COMPLETE THE FOLLOWING
A) In the passage on code-analysis warnings below, what is recommended instead of a class whose only purpose is data storage?
B) Write a continuation of the passage on code-analysis warnings below, starting right after its final sentence.

DOCUMENT EXCERPT
----------
When we move to the veryhigh strictness level, another example that comes up is trailing whitespace. I want to remove trailing whitespace from lines of code; but because my editor automatically indents, blank lines also get indented to the same level as the most recent non-blank line. This whitespace on otherwise blank lines counts as trailing whitespace, so I get far too many warning messages.

Thirdly, classes that have too few (fewer than two) public methods are warned against; the advice is that classes shouldn't be used for data storage, but should include functions. If the only purpose is data storage, then a data structure like a dictionary is more appropriate. However, again because of the work-in-progress status of the code being analysed, I've defined certain classes that currently only register data, but at some point will include methods. So in the meantime I want to turn this check off.
----------
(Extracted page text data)

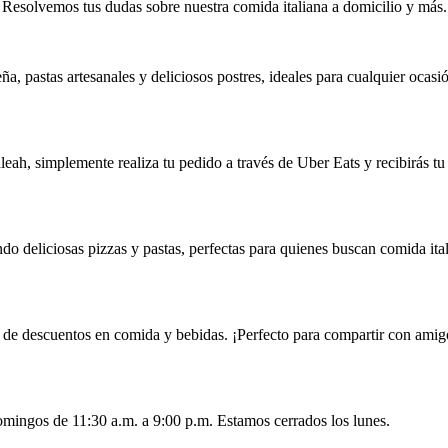
Resolvemos tus dudas sobre nuestra comida italiana a domicilio y más.
a, pastas artesanales y deliciosos postres, ideales para cualquier ocasi
aleah, simplemente realiza tu pedido a través de Uber Eats y recibirás tu
o deliciosas pizzas y pastas, perfectas para quienes buscan comida ital
 de descuentos en comida y bebidas. ¡Perfecto para compartir con amig
omingos de 11:30 a.m. a 9:00 p.m. Estamos cerrados los lunes.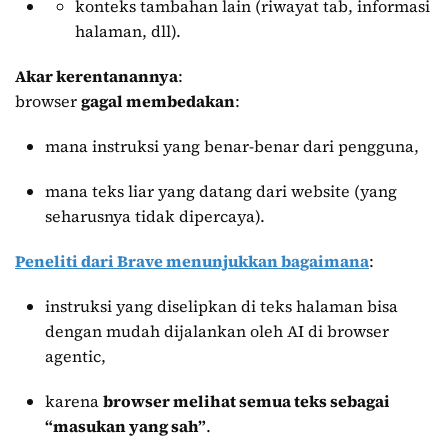
konteks tambahan lain (riwayat tab, informasi
halaman, dll).
Akar kerentanannya
:
browser
gagal membedakan
:
mana instruksi yang benar-benar dari pengguna,
mana teks liar yang datang dari website (yang
seharusnya tidak dipercaya).
Peneliti dari Brave menunjukkan bagaimana
:
instruksi yang diselipkan di teks halaman bisa
dengan mudah dijalankan oleh AI di browser
agentic,
karena
browser melihat semua teks sebagai
“masukan yang sah”
.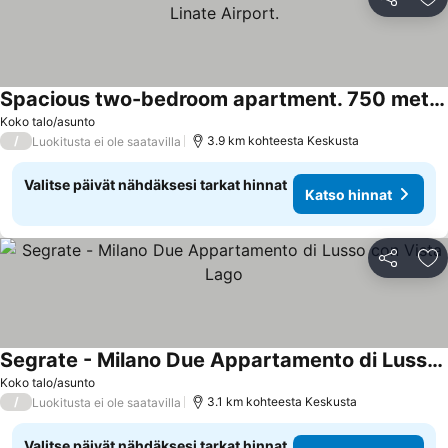
Jaa
Li
Spacious two-bedroom apartment. 750 meters from Linate Airport.
Koko talo/asunto
/
3.9 km kohteesta Keskusta
Luokitusta ei ole saatavilla
Valitse päivät nähdäksesi tarkat hinnat
Katso hinnat
Jaa
Li
Segrate - Milano Due Appartamento di Lusso con Vista Lago
Koko talo/asunto
/
3.1 km kohteesta Keskusta
Luokitusta ei ole saatavilla
Valitse päivät nähdäksesi tarkat hinnat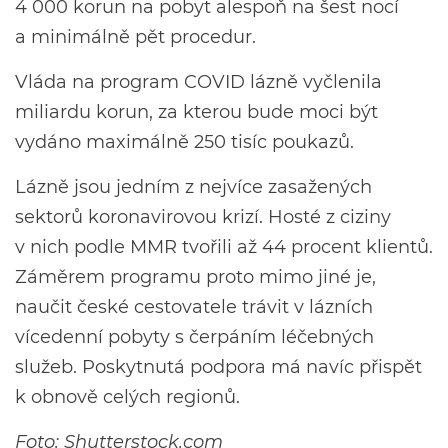
4 000 korun na pobyt alespoň na šest nocí
a minimálně pět procedur.
Vláda na program COVID lázně vyčlenila
miliardu korun, za kterou bude moci být
vydáno maximálně 250 tisíc poukazů.
Lázně jsou jedním z nejvíce zasažených
sektorů koronavirovou krizí. Hosté z ciziny
v nich podle MMR tvořili až 44 procent klientů.
Záměrem programu proto mimo jiné je,
naučit české cestovatele trávit v lázních
vícedenní pobyty s čerpáním léčebných
služeb. Poskytnutá podpora má navíc přispět
k obnově celých regionů.
Foto: Shutterstock.com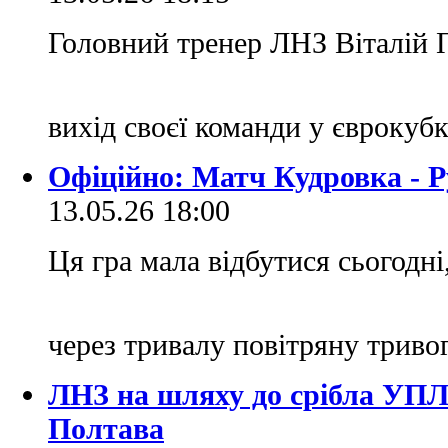
Головний тренер ЛНЗ Віталій
вихід своєї команди у єврокуб
Офіційно: Матч Кудровка - Р
13.05.26 18:00
Ця гра мала відбутися сьогодні
через тривалу повітряну триво
ЛНЗ на шляху до срібла УПЛ
Полтава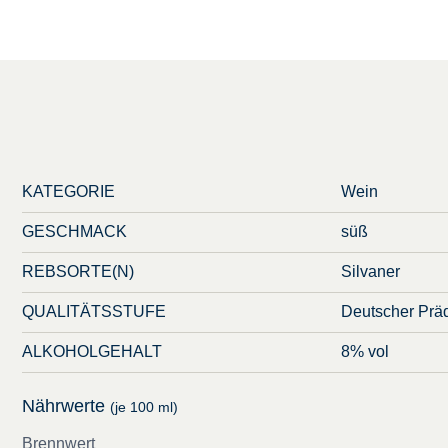
KATEGORIE
Wein
GESCHMACK
süß
REBSORTE(N)
Silvaner
QUALITÄTSSTUFE
Deutscher Präd
ALKOHOLGEHALT
8% vol
Nährwerte
(je 100 ml)
Brennwert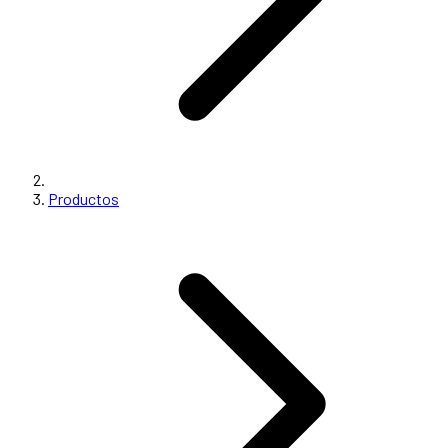
Productos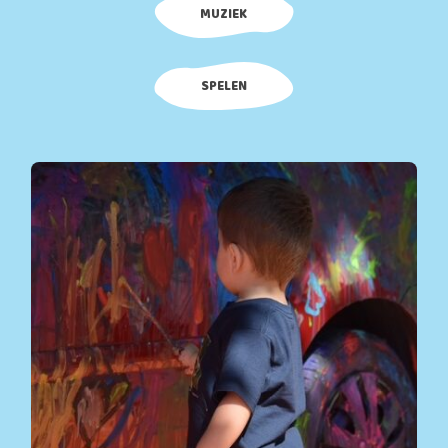
MUZIEK
SPELEN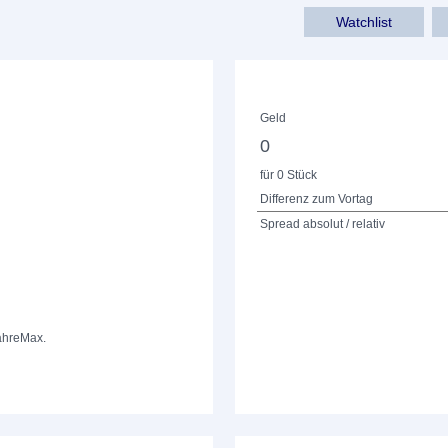
Watchlist
Geld
0
für 0 Stück
Differenz zum Vortag
Spread absolut / relativ
ahre
Max.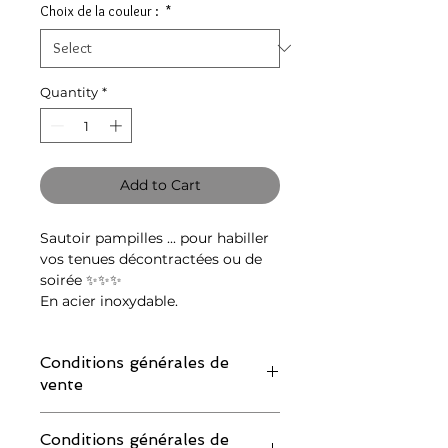
Choix de la couleur :
*
Quantity
*
Add to Cart
Sautoir pampilles ... pour habiller
vos tenues décontractées ou de
soirée ✨✨✨
En acier inoxydable.
Conditions générales de
vente
IMPORTANT : merci de lire attentivement
Conditions générales de
les conditions de retour avant de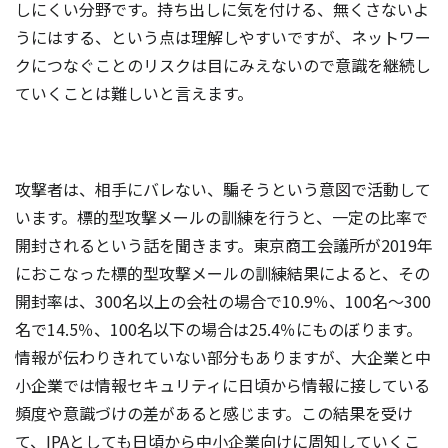
しにくい分野です。持ち出しに気を付ける、無くさないよ
うにはする、という点は理解しやすいですが、ネットワー
クにつなぐことのリスクは目にみえないので意識を継続し
ていくことは難しいと言えます。
攻撃者は、相手にバレない、騙そうという意図で活動して
います。標的型攻撃メールの訓練を行うと、一定の比率で
開封されるという話を聞きます。東京商工会議所が2019年
におこなった標的型攻撃メールの訓練結果によると、その
開封率は、300名以上の会社の場合で10.9％、100名～300
名で14.5％、100名以下の場合は25.4％にものぼります。
情報が伝わりきれていない部分もありますが、大企業と中
小企業では情報セキュリティに日頃から情報に接している
頻度や意識づけの差があると感じます。この結果を受け
て、IPAとしても日頃から中小企業向けに周知していくこ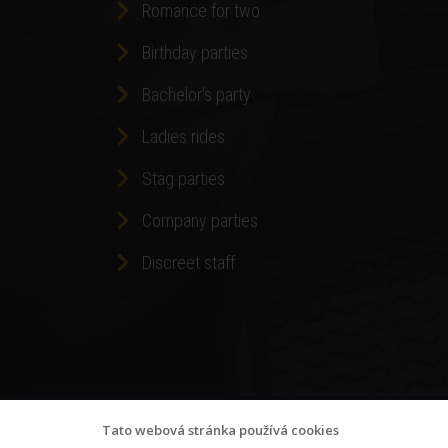
Romance for two
Birthday parties
Bachelor's party
Ladies rides
Stag parties
Company parties
Discreet staff
Tato webová stránka používá cookies
© Copyright 2018
Wellness-relax.cz
,
Terms and Con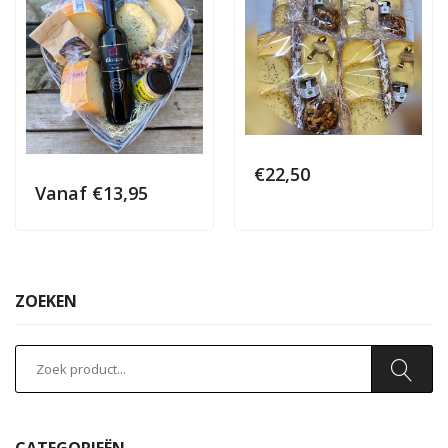
€
22,50
Vanaf
€
13,95
ZOEKEN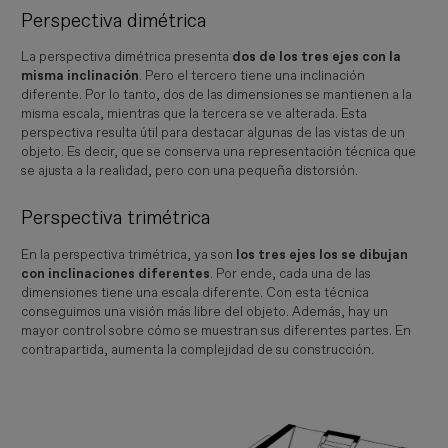
Perspectiva dimétrica
La perspectiva dimétrica presenta
dos de los tres ejes con la
misma inclinación
. Pero el tercero tiene una inclinación
diferente. Por lo tanto, dos de las dimensiones se mantienen a la
misma escala, mientras que la tercera se ve alterada. Esta
perspectiva resulta útil para destacar algunas de las vistas de un
objeto. Es decir, que se conserva una representación técnica que
se ajusta a la realidad, pero con una pequeña distorsión.
Perspectiva trimétrica
En la perspectiva trimétrica, ya son
los tres ejes los se dibujan
con inclinaciones diferentes
. Por ende, cada una de las
dimensiones tiene una escala diferente. Con esta técnica
conseguimos una visión más libre del objeto. Además, hay un
mayor control sobre cómo se muestran sus diferentes partes. En
contrapartida, aumenta la complejidad de su construcción.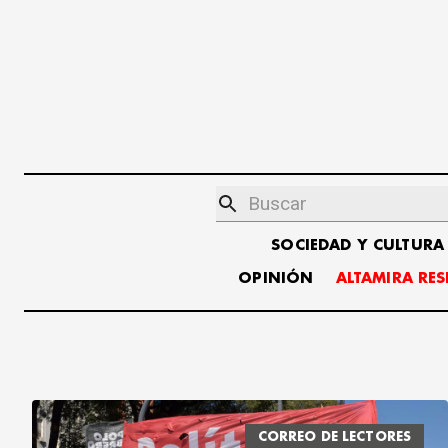
SOCIEDAD Y CULTURA
OPINIÓN
ALTAMIRA RE
CORREO DE LECTORES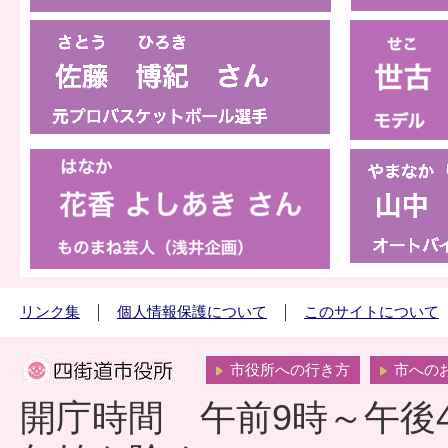
リンク集
個人情報保護について
このサイトについて
市役所への行き方
市への
開庁時間 午前9時～午後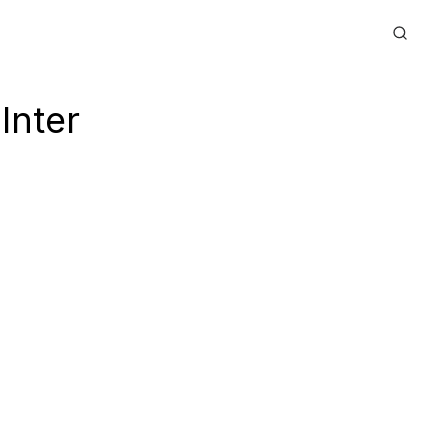
Inter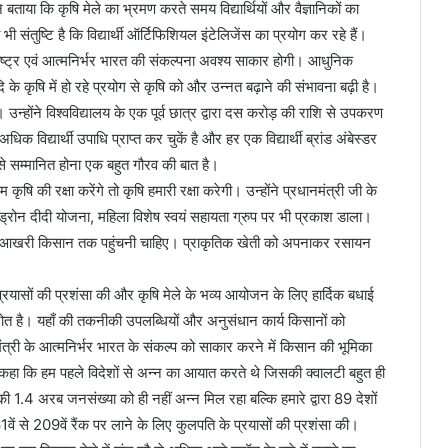
 बताया कि कृषि मेले का भ्रमण करते समय विद्यार्थियों और वैज्ञानिकों का
संतुष्टि है कि विद्यार्थी ऑर्टिफिशियल इंटेलिजेंस का प्रयोग कर रहे हैं।
्ट्र एवं आत्मनिर्भर भारत की संकल्पना अवश्य साकार होगी। आधुनिक
े कृषि में हो रहे प्रयोग से कृषि को और उन्नत बढ़ाने की संभावना बढ़ी है।
उन्होंने विश्वविद्यालय के एक पूर्व छात्र द्वारा दस करोड़ की राशि से उपकरण
विद्यार्थी उपाधि प्राप्त कर चुकें है और हर एक विद्यार्थी ब्रांड अंबेस्डर
से सम्मानित होना एक बहुत गौरव की बात है।
ि की रक्षा करेंगे तो कृषि हमारी रक्षा करेगी। उन्होंने प्रधानमंत्री जी के
 ड्रोन दीदी योजना, महिला विशेष स्वयं सहायता ग्रुप पर भी प्रकाश डाला।
तकनीक आखरी किसान तक पहुंचनी चाहिए। प्राकृतिक खेती को अपनाकर रसायन
 प्रयासों की प्रशंसा की और कृषि मेले के भव्य आयोजन के लिए हार्दिक बधाई
्रोत है। यहाँ की तकनीकी उपलब्धियों और अनुसंधान कार्य किसानों को
धानमंत्री के आत्मनिर्भर भारत के संकल्प को साकार करने में किसान की भूमिका
हा कि हम पहले विदेशों से अन्न का आयात करते थे जिसकी क्वालटी बहुत ही
1.4 अरब जनसंख्या को ही नहीं अन्न मिल रहा बल्कि हमारे द्वारा 89 देशों
361वें से 209वें रैंक पर लाने के लिए कुलपति के प्रयासों की प्रशंसा की।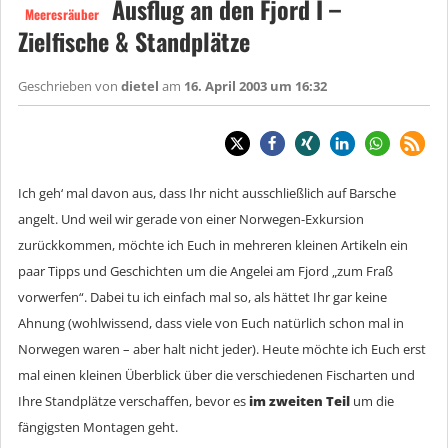
Ausflug an den Fjord I –
Meeresräuber
Zielfische & Standplätze
Geschrieben von
dietel
am
16. April 2003 um 16:32
Ich geh‘ mal davon aus, dass Ihr nicht ausschließlich auf Barsche
angelt. Und weil wir gerade von einer Norwegen-Exkursion
zurückkommen, möchte ich Euch in mehreren kleinen Artikeln ein
paar Tipps und Geschichten um die Angelei am Fjord „zum Fraß
vorwerfen“. Dabei tu ich einfach mal so, als hättet Ihr gar keine
Ahnung (wohlwissend, dass viele von Euch natürlich schon mal in
Norwegen waren – aber halt nicht jeder). Heute möchte ich Euch erst
mal einen kleinen Überblick über die verschiedenen Fischarten und
Ihre Standplätze verschaffen, bevor es
im zweiten Teil
um die
fängigsten Montagen geht.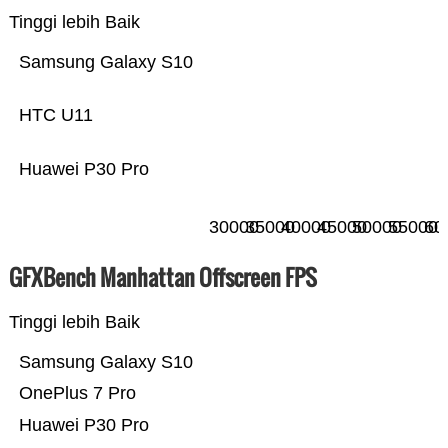
Tinggi lebih Baik
Samsung Galaxy S10
HTC U11
Huawei P30 Pro
30000
35000
40000
45000
50000
55000
60
GFXBench Manhattan Offscreen FPS
Tinggi lebih Baik
Samsung Galaxy S10
OnePlus 7 Pro
Huawei P30 Pro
----------
LIST OF ANSWERS
A) A data structure like a dictionary.

B)
The fine-tuning is done using profiles. A profile is just a YAML file with some configuration information, so you can give different projects different rule sets by giving them their own configuration file. An example is:

strictness: veryhigh
ignore-paths: QA
pylint:
disable:
- invalid-name
- trailing-whitespace
- too-few-public-methods

The really nice part is that configurations can inherit from other configurations. For example, Prospector's different --strictness options are really just different pre-defined profiles, and the example above has been set up to inherit from the --strictness veryhigh profile. The project-specific tweaks are:

• Ignore the directory called QA and its contents (which in this project contains temporary/intermediate files). This can also be achieved by using --ignore-paths QA on the command line.
• Disable the invalid-name messages from Pylint.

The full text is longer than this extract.